* Description of the task *
A word-for-word copy of the entries is needed, and it should contain no images.

== Segment start ==

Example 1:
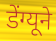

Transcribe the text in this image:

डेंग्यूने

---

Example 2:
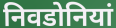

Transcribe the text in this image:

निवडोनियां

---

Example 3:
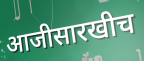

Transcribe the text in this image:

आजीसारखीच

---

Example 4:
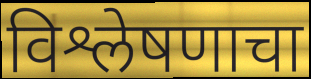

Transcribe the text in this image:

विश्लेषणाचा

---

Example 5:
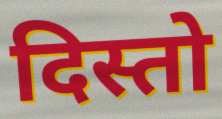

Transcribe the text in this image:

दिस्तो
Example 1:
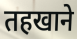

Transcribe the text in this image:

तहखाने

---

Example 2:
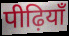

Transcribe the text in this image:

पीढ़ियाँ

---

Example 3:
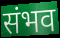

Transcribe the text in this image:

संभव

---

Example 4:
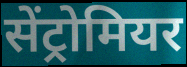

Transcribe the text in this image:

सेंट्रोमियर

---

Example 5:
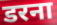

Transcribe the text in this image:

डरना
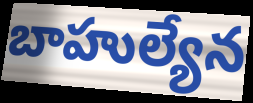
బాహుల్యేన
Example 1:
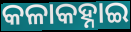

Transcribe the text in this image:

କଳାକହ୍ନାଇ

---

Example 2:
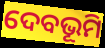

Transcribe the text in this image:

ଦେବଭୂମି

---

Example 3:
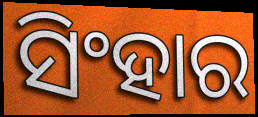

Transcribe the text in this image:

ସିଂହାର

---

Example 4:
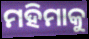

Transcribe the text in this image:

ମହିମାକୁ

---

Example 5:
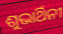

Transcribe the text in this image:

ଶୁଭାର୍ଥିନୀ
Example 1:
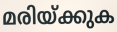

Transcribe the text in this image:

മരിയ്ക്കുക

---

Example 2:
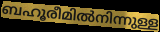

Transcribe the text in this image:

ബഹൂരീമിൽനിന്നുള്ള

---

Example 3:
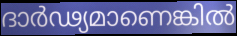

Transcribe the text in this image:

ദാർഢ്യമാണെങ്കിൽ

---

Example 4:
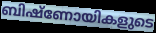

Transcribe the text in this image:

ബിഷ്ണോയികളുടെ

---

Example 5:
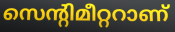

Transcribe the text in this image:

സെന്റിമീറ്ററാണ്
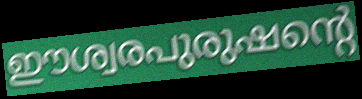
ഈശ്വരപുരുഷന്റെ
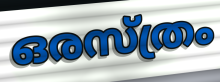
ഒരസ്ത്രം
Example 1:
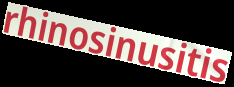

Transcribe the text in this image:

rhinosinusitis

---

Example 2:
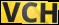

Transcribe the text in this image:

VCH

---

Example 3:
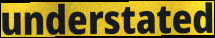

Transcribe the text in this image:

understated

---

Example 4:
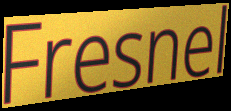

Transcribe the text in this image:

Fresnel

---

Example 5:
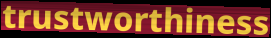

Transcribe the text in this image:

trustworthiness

== Segment end ==

* Task answer *
Example 1:

Transcribe the text in this image:

डेंग्यूने

---

Example 2:

Transcribe the text in this image:

निवडोनियां

---

Example 3:

Transcribe the text in this image:

आजीसारखीच

---

Example 4:

Transcribe the text in this image:

विश्लेषणाचा

---

Example 5:

Transcribe the text in this image:

दिस्तो
Example 1:

Transcribe the text in this image:

तहखाने

---

Example 2:

Transcribe the text in this image:

पीढ़ियाँ

---

Example 3:

Transcribe the text in this image:

संभव

---

Example 4:

Transcribe the text in this image:

सेंट्रोमियर

---

Example 5:

Transcribe the text in this image:

डरना
బాహుల్యేన
Example 1:

Transcribe the text in this image:

କଳାକହ୍ନାଇ

---

Example 2:

Transcribe the text in this image:

ଦେବଭୂମି

---

Example 3:

Transcribe the text in this image:

ସିଂହାର

---

Example 4:

Transcribe the text in this image:

ମହିମାକୁ

---

Example 5:

Transcribe the text in this image:

ଶୁଭାର୍ଥିନୀ
Example 1:

Transcribe the text in this image:

മരിയ്ക്കുക

---

Example 2:

Transcribe the text in this image:

ബഹൂരീമിൽനിന്നുള്ള

---

Example 3:

Transcribe the text in this image:

ദാർഢ്യമാണെങ്കിൽ

---

Example 4:

Transcribe the text in this image:

ബിഷ്ണോയികളുടെ

---

Example 5:

Transcribe the text in this image:

സെന്റിമീറ്ററാണ്
ഈശ്വരപുരുഷന്റെ
ഒരസ്ത്രം
Example 1:

Transcribe the text in this image:

rhinosinusitis

---

Example 2:

Transcribe the text in this image:

VCH

---

Example 3:

Transcribe the text in this image:

understated

---

Example 4:

Transcribe the text in this image:

Fresnel

---

Example 5:

Transcribe the text in this image:

trustworthiness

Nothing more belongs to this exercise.